Osteoporotic changes of skeletal bones occur because of impaired mineralization of the bones due to long term decreased uptake of vitamin D and calcium, increasing risk of bone fractures, what concerns jaws – accelerated resorption of bone tissue causes adentia [12]. Osteoporosis (OP) is common metabolic disease, characterized by loss of bone’s organic and non-organic structure. Gender, age, early menopause, petty physique, race and heredity are uncontrollable risk factors, whereas calcium and vitamin D levels are controllable ones. OP and periodontal diseases are closely related, having many common risk factors. In OP, bone mineral density (BMD) loss takes place in whole skeleton, including jaws. From dental point of view, the whole chain of processes starts developing with this disease: radiographic picture of jaw bone is changing, the height of alveolar process diminishes due to resorption, loss of bone tissue of alveolar process influences prosthetics and denture retention, tooth mobility increases, individuals lose teeth faster, reduced number of teeth changes functional load on jaws, leading to reduced BMD, mastication load is distributed unevenly – remaining teeth carry an extra load, changes take place in periodontal ligament, gingival soft tissue support is lost, lower facial third reduces in height, thus causing esthetic problems, also lacunar resorption takes place in cortical bone of mandibular base, changing its dimensions and reducing success rate of implantation procedures [13,14,15]. But tendency of developing moderate-severe chronic periodontitis and the extent of bone resorption (height of alveolar ridge) might be reduced up to 46% with of 800 IU vitamin D supplements per day [16]. It is worth noting that BMD in healthy individuals is not associated with chronic periodontitis and 25-hydroxyvitamin blood levels, it is more common for young and middle-aged individuals [17]. Individuals with low systemic BMD exhibited increased systemic cytokine levels, enhancing bone resorption throughout the body. Jaws are part of bony skeletal system, with the same processes taking place there. Bacterial infection of PTs also enhances local increase of cytokine levels, osteoclast activity and resorption. Hence, systemic factors act together with local ones in PTs [18].

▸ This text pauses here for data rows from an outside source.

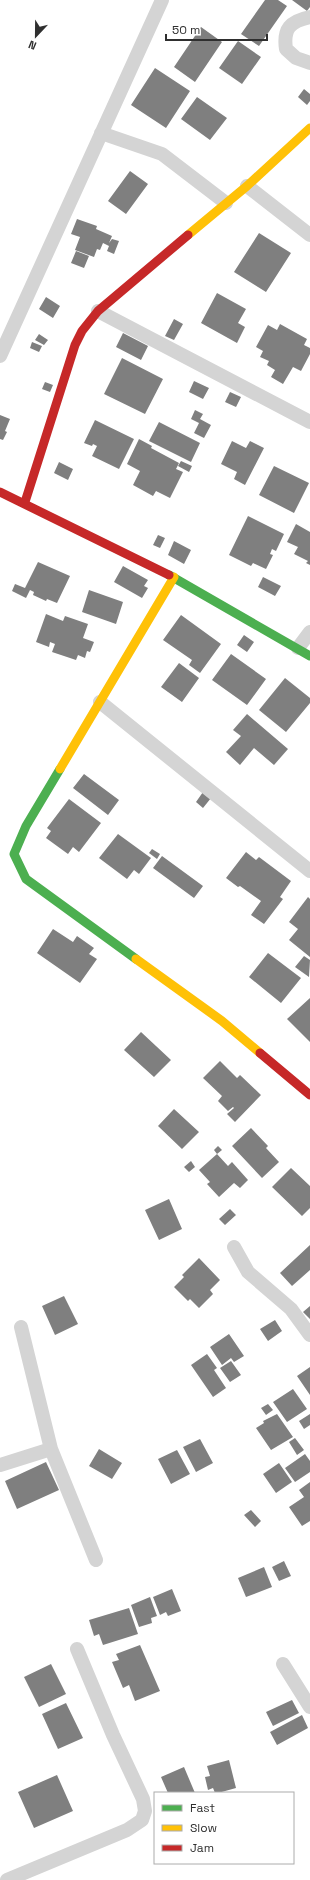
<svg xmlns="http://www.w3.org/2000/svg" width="310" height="1880" font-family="'Space Grotesk',sans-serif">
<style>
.building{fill:#7f7f7f}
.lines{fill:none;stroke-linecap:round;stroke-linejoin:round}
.street{stroke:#d4d4d4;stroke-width:14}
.fast{stroke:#4caf50;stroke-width:9}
.slow{stroke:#ffc107;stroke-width:9}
.jam{stroke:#c62828;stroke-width:9}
</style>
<rect width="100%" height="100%" fill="#fff"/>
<!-- building -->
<path class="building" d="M265,0H278L287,6L259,46L241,34Z
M292,0H310V7L307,11Z
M201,27L222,42L195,82L174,67Z
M238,41L261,57L242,84L219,68Z
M155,68L190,91L166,128L131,105Z
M304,89L310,94V101L307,105L298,97Z
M197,97L227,118L210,140L181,119Z
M130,171L148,184L126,214L108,201Z
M77,219L97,226L96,229L112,236L109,243L112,239L119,241L114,254L107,251L109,246L103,243L100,250L97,249L94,257L75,250L80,237L71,234Z
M259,233L291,253L266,292L234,272Z
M76,251L89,256L84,268L71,263Z
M217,293L246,309L238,323L245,327L237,343L201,323Z
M46,297L60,306L53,318L39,309Z
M174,319L183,324L174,340L165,336Z
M280,324L307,339L304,345L310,348V354L301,371L293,367L283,384L271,377L275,370L267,365L269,361L260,357L263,351L256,347L268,325L277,330Z
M123,333L148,346L141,360L116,347Z
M39,334L48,340L44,345L35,340Z
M32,342L42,346L39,352L30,348Z
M122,358L163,379L145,414L104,394Z
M194,381L209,388L203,399L189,392Z
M45,382L53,385L50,392L42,389Z
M230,392L241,397L236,407L225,402Z
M195,410L203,414L200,419L211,425L204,438L194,433L199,423L191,419Z
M0,415L10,419L5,431L7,432L3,440L0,439Z
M95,420L134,439L119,469L92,456L97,446L93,444L92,446L84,443Z
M159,422L200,443L191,462L149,441Z
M139,439L152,446L151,448L179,463L176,469L183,472L170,498L156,491L153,496L133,485L140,471L127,464Z
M232,441L246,448L250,441L264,448L245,485L234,479L237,472L221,464Z
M181,461L192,466L189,472L178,466Z
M59,462L73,469L68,480L54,473Z
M274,466L309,483L294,513L259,495Z
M248,516L284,534L276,551L272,549L270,554L273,555L266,569L253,563L251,566L229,555Z
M296,524L310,532V565L306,563L308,561L294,554L298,547L287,542Z
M158,535L165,538L160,548L153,545Z
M174,541L191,550L184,564L168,555Z
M38,562L70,576L57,603L47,599L46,601L33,595L34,592L30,590L26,598L12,591L15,584L25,588Z
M123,566L148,580L144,586L148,588L142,598L114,582Z
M263,577L281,586L275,596L258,587Z
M89,590L123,602L116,624L82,612Z
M46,614L63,621L65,616L88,624L83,638L94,642L90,652L87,651L85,658L78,655L76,660L52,652L55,644L50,642L49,647L36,642Z
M181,615L221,644L200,673L189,665L192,660L163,640Z
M244,635L254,642L247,652L237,645Z
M231,654L266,679L247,705L212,680Z
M179,663L199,678L182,702L161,687Z
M285,678L310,698V703L286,732L259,710Z
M247,714L288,749L274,765L254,748L240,765L226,752L241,736L233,730Z
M84,774L119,800L108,815L73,788Z
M203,792L211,798L203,808L196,802Z
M69,799L101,823L79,852L73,847L68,854L46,838L51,831L47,828Z
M118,834L151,858L139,874L134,870L127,879L99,858Z
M152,849L160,854L157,859L149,853Z
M246,852L256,860L259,857L291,881L280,897L283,899L264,924L251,915L261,901L240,886L238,887L226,878Z
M162,856L203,886L194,898L153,868Z
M308,897L310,899V957L289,940L298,929L289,922Z
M53,929L73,942L77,936L94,948L89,954L97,959L80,983L37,953Z
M268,953L301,978L281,1003L249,977Z
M304,956L310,960L309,977L295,967Z
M310,998V1042L287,1019Z
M141,1032L171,1060L154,1077L124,1050Z
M220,1061L237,1078L240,1075L261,1095L235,1122L227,1114L234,1108L233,1107L228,1111L218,1101L222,1096L203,1078Z
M174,1109L199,1132L182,1149L158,1126Z
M251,1128L268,1146L266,1148L279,1162L262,1178L232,1146Z
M218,1146L222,1150L217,1154L228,1166L232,1162L248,1180L240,1188L234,1183L219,1197L207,1184L210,1182L199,1170L217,1154L214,1150Z
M191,1161L195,1167L189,1172L184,1167Z
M291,1168L310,1186V1208L302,1216L272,1187Z
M169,1199L182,1229L159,1240L145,1210Z
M230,1209L236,1215L225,1225L219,1219Z
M310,1245V1270L292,1286L280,1273Z
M199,1258L220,1280L210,1290L213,1294L199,1308L190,1299L188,1301L174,1287L184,1277L182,1275Z
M64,1296L78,1324L55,1335L42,1306Z
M310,1306V1319L303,1312Z
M275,1320L282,1331L268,1341L260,1329Z
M229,1334L244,1356L234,1362L231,1358L222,1365L210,1347Z
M207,1354L217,1368L214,1370L226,1388L213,1397L191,1365Z
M231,1361L241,1375L230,1382L220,1368Z
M310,1367V1395L297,1376Z
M293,1389L307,1409L287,1422L273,1402Z
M268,1404L273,1410L266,1415L261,1408Z
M277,1414L293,1437L271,1450L256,1428L264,1423L263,1421Z
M310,1414V1425L304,1429L299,1421Z
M295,1438L304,1450L297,1455L289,1442Z
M200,1439L213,1463L196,1472L183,1447Z
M99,1449L122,1463L112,1479L89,1466Z
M177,1450L190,1474L171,1484L158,1459Z
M305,1454L310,1461V1472L295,1482L285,1468Z
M46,1462L59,1490L17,1509L5,1481Z
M279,1463L292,1482L276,1493L263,1474Z
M310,1482V1521L302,1526L289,1507L304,1497L299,1490Z
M251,1510L261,1521L255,1527L244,1515Z
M284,1561L291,1576L279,1581L272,1567Z
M264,1567L272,1587L246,1597L238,1578Z
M172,1589L181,1611L168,1616L166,1612L160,1615L153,1597Z
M150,1597L157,1616L151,1618L152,1623L139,1627L131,1605Z
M129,1608L138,1634L103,1645L99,1634L94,1636L89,1620Z
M140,1645L160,1691L135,1701L129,1685L123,1688L112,1662L119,1660L116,1654Z
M51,1664L66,1694L39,1707L24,1677Z
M292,1700L299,1713L273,1726L266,1712Z
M66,1703L83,1738L58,1749L42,1714Z
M302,1715L308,1728L277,1745L270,1732Z
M229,1760L236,1788L218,1793H215L213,1788L208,1790L205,1777L210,1776L207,1766Z
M184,1767L195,1793H168L161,1777Z
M57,1775L73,1811L34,1828L18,1792Z"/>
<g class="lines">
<!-- street -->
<path class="street" d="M310,17C290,21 283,29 286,49L296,58L310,63
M101,133L162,154L226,203
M247,186L310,235
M98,311L310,422
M0,356L162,0
M298,648L310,632
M100,702L310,871
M234,1247L248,1272L291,1309L310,1335
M21,1327L51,1449
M0,1465L51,1449L96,1560
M283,1664L310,1707
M7,1880L127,1830L142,1820L145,1811L143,1799L113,1735L77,1649"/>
<!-- fast -->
<path class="fast" d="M169,575L310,656
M60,769L26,826L14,854L26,879L136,959"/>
<!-- slow -->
<path class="slow" d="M188,235L247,186L310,128
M60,769L174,577
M136,959L222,1021L260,1053"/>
<!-- jam -->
<path class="jam" d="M0,492L169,575
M25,502L75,345L82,331L98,311L188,235
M260,1053L310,1095"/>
</g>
<!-- legend -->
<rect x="154" y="1792" width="140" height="72" fill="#ffffff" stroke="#acacac"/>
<rect x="162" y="1805" width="20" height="6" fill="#4caf50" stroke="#acacac"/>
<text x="190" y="1812" font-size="12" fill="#2f2f2f">Fast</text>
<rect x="162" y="1825" width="20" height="6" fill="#ffc107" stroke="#acacac"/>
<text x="190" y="1832" font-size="12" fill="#2f2f2f">Slow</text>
<rect x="162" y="1845" width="20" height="6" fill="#c62828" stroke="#acacac"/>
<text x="190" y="1852" font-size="12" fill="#2f2f2f">Jam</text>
<!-- north arrow -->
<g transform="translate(36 36) rotate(202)" stroke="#ffffff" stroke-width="3" paint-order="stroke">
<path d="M0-3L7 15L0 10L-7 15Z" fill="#2f2f2f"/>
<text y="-6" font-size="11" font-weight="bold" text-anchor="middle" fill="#2f2f2f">N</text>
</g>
<!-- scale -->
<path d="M166 34v6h101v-6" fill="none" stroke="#2f2f2f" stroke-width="2"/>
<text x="172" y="34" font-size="12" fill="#2f2f2f" stroke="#ffffff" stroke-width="3" paint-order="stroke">50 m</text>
</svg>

Chronic periodontitis is one of the causes, responsible for tooth loss. Periodontal ligament degrades, periodontal pocket forms and deepens and tooth becomes mobile as disease progresses and inflammation spreads deeper. Several factors, including poor life quality and low socioeconomic status and various systemic diseases may play role in etiopathogenesis of periodontitis, influencing the number of teeth inside the oral cavity [19,20]. Tooth loss may be reduced by optimal serum 25(OH)D level, which is inversely proportional to risk of tooth loss: increase of 25(OH)D level by 10 μg/L reduces tooth loss risk from 13% to 23% [21,22]. In conclusion it should be noted, that vitamin D is very unique substance due to its abilities, functions and participation in various processes. Its optimal serum levels could prevent occurrence of numerous diseases, including such common diseases throughout the world as chronic periodontal diseases and osteoporosis, which are social problems, compromising individual’s quality of life.